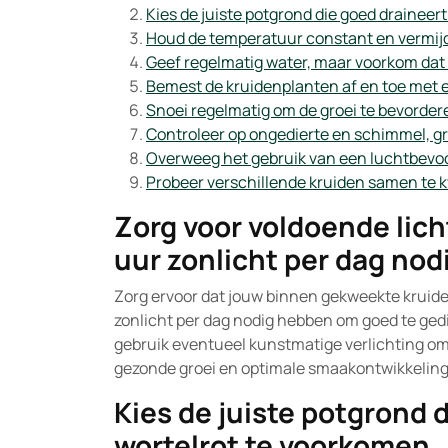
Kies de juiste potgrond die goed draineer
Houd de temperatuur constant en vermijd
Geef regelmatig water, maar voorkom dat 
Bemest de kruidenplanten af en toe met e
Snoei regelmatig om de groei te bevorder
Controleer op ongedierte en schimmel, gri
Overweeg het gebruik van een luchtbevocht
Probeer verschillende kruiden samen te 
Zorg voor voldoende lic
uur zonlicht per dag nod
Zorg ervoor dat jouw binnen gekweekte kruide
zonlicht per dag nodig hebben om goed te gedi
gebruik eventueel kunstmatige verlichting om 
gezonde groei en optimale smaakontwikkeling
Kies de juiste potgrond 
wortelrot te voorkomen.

::::

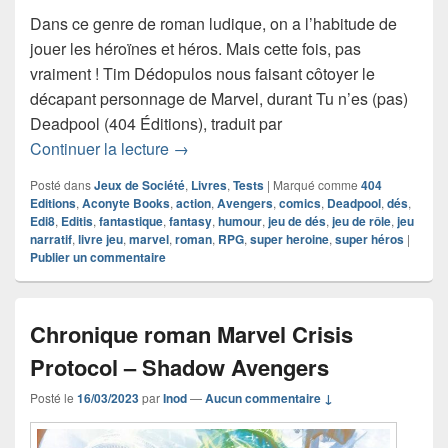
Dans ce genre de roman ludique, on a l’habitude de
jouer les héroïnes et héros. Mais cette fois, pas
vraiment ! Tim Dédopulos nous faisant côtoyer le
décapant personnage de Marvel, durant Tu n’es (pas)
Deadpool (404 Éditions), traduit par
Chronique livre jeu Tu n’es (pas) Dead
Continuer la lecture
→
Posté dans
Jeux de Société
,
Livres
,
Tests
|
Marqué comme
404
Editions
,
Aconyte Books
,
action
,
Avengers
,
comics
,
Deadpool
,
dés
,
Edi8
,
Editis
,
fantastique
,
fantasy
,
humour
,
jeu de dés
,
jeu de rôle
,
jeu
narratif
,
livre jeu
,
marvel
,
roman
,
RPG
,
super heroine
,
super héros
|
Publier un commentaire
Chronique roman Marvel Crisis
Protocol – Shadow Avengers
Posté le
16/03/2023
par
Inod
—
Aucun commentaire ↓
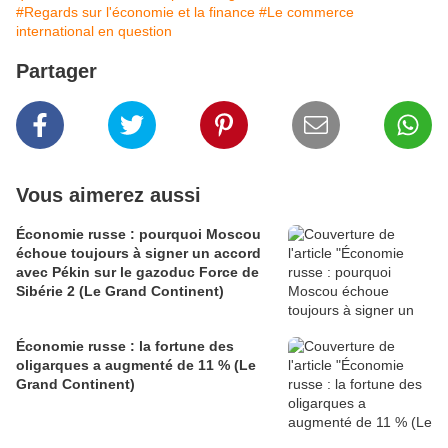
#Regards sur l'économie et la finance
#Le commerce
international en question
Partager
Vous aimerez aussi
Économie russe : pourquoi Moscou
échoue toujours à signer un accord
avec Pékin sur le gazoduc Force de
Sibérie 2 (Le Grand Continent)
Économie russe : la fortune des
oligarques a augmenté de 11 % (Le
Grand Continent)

::::

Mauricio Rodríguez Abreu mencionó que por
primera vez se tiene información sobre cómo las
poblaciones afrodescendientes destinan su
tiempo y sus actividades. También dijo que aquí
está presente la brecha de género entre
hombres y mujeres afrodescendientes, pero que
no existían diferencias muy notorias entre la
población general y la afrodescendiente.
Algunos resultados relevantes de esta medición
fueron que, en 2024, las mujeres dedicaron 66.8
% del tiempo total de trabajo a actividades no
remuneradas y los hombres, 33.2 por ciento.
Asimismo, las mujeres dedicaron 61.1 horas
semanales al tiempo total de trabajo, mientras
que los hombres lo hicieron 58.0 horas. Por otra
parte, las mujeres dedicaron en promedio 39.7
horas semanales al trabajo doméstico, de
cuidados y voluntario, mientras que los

::::

§ TO-DO ITEM
Where the listing above has a line with "Bemest de kruidenplanten af en toe met e", start there, and output every line exactly through the line with "zonlicht per dag nodig hebben om goed te gedi", which is also included.

§ RESULT BELOW
Bemest de kruidenplanten af en toe met e
Snoei regelmatig om de groei te bevorder
Controleer op ongedierte en schimmel, gri
Overweeg het gebruik van een luchtbevocht
Probeer verschillende kruiden samen te 
Zorg voor voldoende lic
uur zonlicht per dag nod
Zorg ervoor dat jouw binnen gekweekte kruide
zonlicht per dag nodig hebben om goed te gedi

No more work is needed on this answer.